The Practical Importance of Ethology
Like other problems in ethology, the study of group behavior in animals is not only of great theoretical but also practical interest. This is especially true for domestic animals.
The productivity of farm animals depends not only on their proper feeding and the observance of other zootechnical standards. The animals’ “good mood,” so to speak, is also of great importance. And it noticeably worsens if, for example, the opportunities for full-fledged communication with their own kind are limited. It was noticed that if chickens’ wings are clipped, the overall physical condition and egg-laying capacity of these birds deteriorate. This is explained by the fact that the display of a spread-out wing plays the role of a signaling movement—one that impresses or frightens. Reducing the wing’s surface area diminishes this effect. It also turned out that the skillful selection of birds, taking into account these intragroup relationships, not only ensures a calm atmosphere in the poultry yard but also provides a noticeable economic effect.

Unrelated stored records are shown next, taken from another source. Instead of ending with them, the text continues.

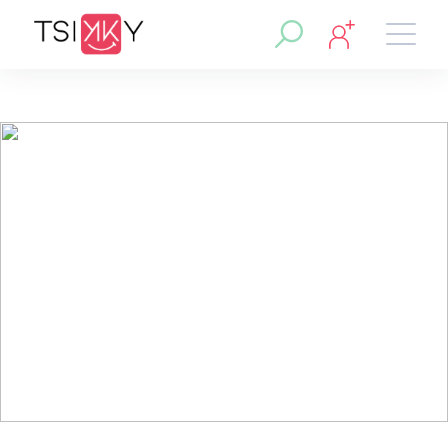
Région :
Noisy-le-Sec
Cabine esthétique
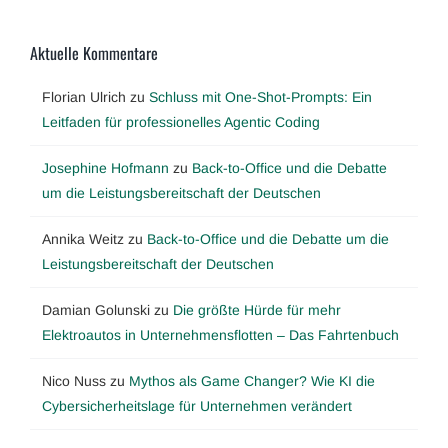
Aktuelle Kommentare
Florian Ulrich
zu
Schluss mit One-Shot-Prompts: Ein
Leitfaden für professionelles Agentic Coding
Josephine Hofmann
zu
Back-to-Office und die Debatte
um die Leistungsbereitschaft der Deutschen
Annika Weitz
zu
Back-to-Office und die Debatte um die
Leistungsbereitschaft der Deutschen
Damian Golunski
zu
Die größte Hürde für mehr
Elektroautos in Unternehmensflotten – Das Fahrtenbuch
Nico Nuss
zu
Mythos als Game Changer? Wie KI die
Cybersicherheitslage für Unternehmen verändert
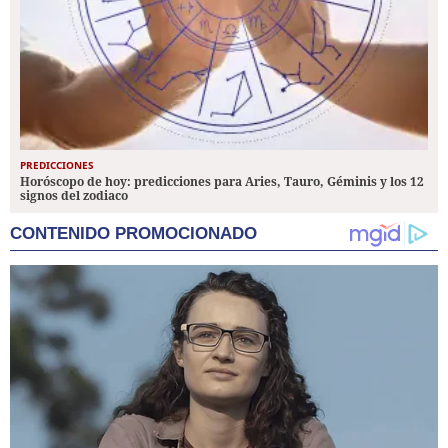
PREDICCIONES
Horóscopo de hoy: predicciones para Aries, Tauro, Géminis y los 12
signos del zodiaco
CONTENIDO PROMOCIONADO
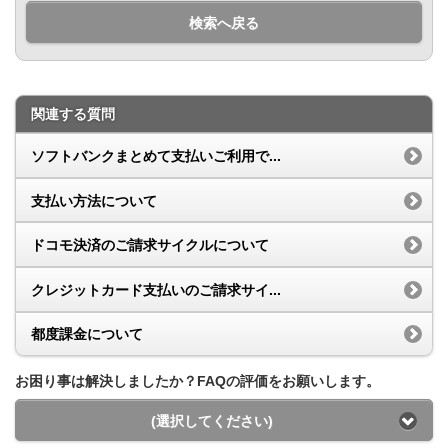
検索へ戻る
関連する質問
ソフトバンクまとめて支払いご利用で...
支払い方法について
ドコモ決済のご請求サイクルについて
クレジットカード支払いのご請求サイ...
都度課金について
お困り事は解決しましたか？FAQの評価をお願いします。
(選択してください)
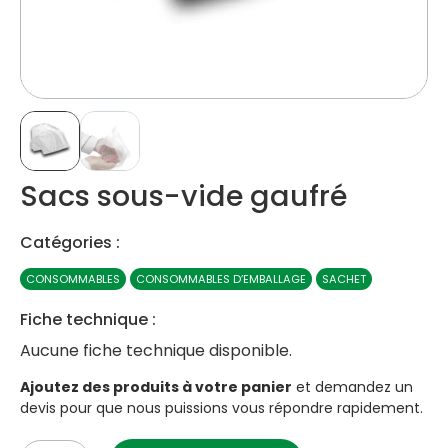
Sacs sous-vide gaufré
Catégories :
CONSOMMABLES
CONSOMMABLES D’EMBALLAGE
SACHET
Fiche technique :
Aucune fiche technique disponible.
Ajoutez des produits à votre panier
et demandez un
devis pour que nous puissions vous répondre rapidement.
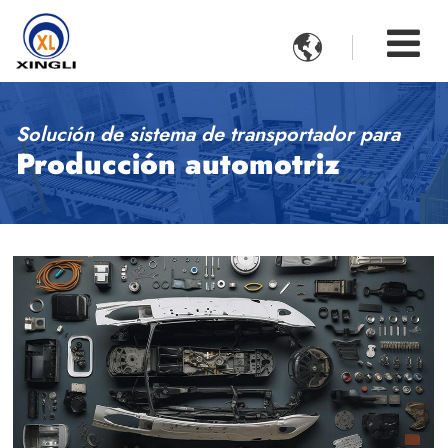

Solución de sistema de transportador para
Producción automotriz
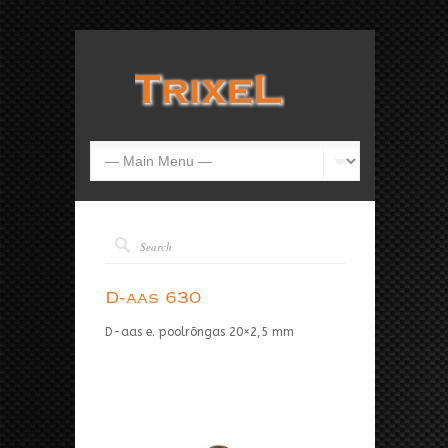
D-aas 630
D-aas e. poolrõngas 20×2,5 mm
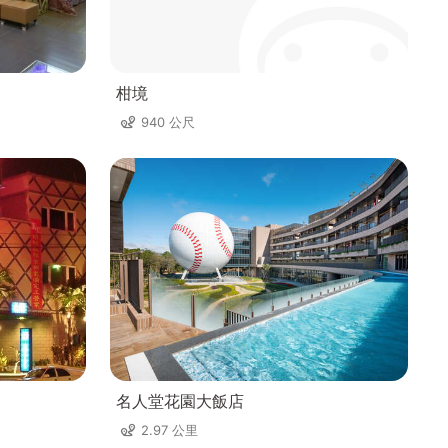
柑境
940 公尺
名人堂花園大飯店
2.97 公里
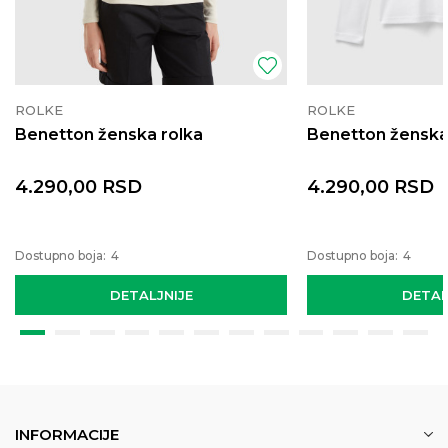
ROLKE
ROLKE
Benetton ženska rolka
Benetton ženska
4.290,00
RSD
4.290,00
RSD
Dostupno boja:
4
Dostupno boja:
4
DETALJNIJE
DETAL
INFORMACIJE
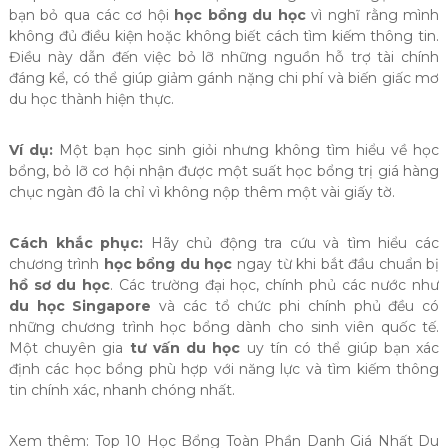
bạn bỏ qua các cơ hội
học bổng du học
vì nghĩ rằng mình
không đủ điều kiện hoặc không biết cách tìm kiếm thông tin.
Điều này dẫn đến việc bỏ lỡ những nguồn hỗ trợ tài chính
đáng kể, có thể giúp giảm gánh nặng chi phí và biến giấc mơ
du học thành hiện thực.
Ví dụ:
Một bạn học sinh giỏi nhưng không tìm hiểu về học
bổng, bỏ lỡ cơ hội nhận được một suất học bổng trị giá hàng
chục ngàn đô la chỉ vì không nộp thêm một vài giấy tờ.
Cách khắc phục:
Hãy chủ động tra cứu và tìm hiểu các
chương trình
học bổng du học
ngay từ khi bắt đầu chuẩn bị
hồ sơ du học
. Các trường đại học, chính phủ các nước như
du học Singapore
và các tổ chức phi chính phủ đều có
những chương trình học bổng dành cho sinh viên quốc tế.
Một chuyên gia
tư vấn du học
uy tín có thể giúp bạn xác
định các học bổng phù hợp với năng lực và tìm kiếm thông
tin chính xác, nhanh chóng nhất.
Xem thêm: Top 10 Học Bổng Toàn Phần Danh Giá Nhất Du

Specialists in the behavior of farm animals have been able to show that in cows, there is a clear dependence between the animal’s position on the hierarchical ladder and the indicators of grazing efficiency (the number of feeding periods on the pasture and their duration, the duration of rest and rumination), and, accordingly, milk yield. And here, an excessive number of clashes, especially when they become fierce, noticeably reduces the animal’s productivity. This happens when large herds are formed without careful thought, disregarding the peculiarities of cows’ group behavior and their intragroup relationships. In Germany, scientists found that a good way to create balanced, calm herds is to form small, permanent groups of calves early on. Under conditions of their joint raising, the most favorable relationships are established between the animals.
The number of such examples, showing the significance of ethological research for the practice of animal husbandry—as well as for other sectors of the economy—could be multiplied.
Ethology Today: New Discoveries and Prospects
Ethology continues to develop actively, using the most modern technologies to study animal behavior in detail. For example, the use of GPS trackers, drones, and video surveillance with elements of artificial intelligence allows scientists to track the migration, social interactions, and communication of animals in their natural environment with unprecedented accuracy. Modern research is expanding our understanding of elementary thinking in animals like dolphins, elephants, and parrots, which demonstrate the ability to solve complex problems, use tools, and even show signs of empathy and compassion.
In ethology, the development of its core concepts is still ongoing, and not everything has been settled yet. As in any other science, different scientists hold different opinions on various issues, sometimes quite debatable. But without a clash of opinions and scientific debate, it is impossible to establish the truth. In any case, in its short existence, ethology has undoubtedly achieved considerable success, and there is every reason to expect even greater and more amazing achievements from it in the near future.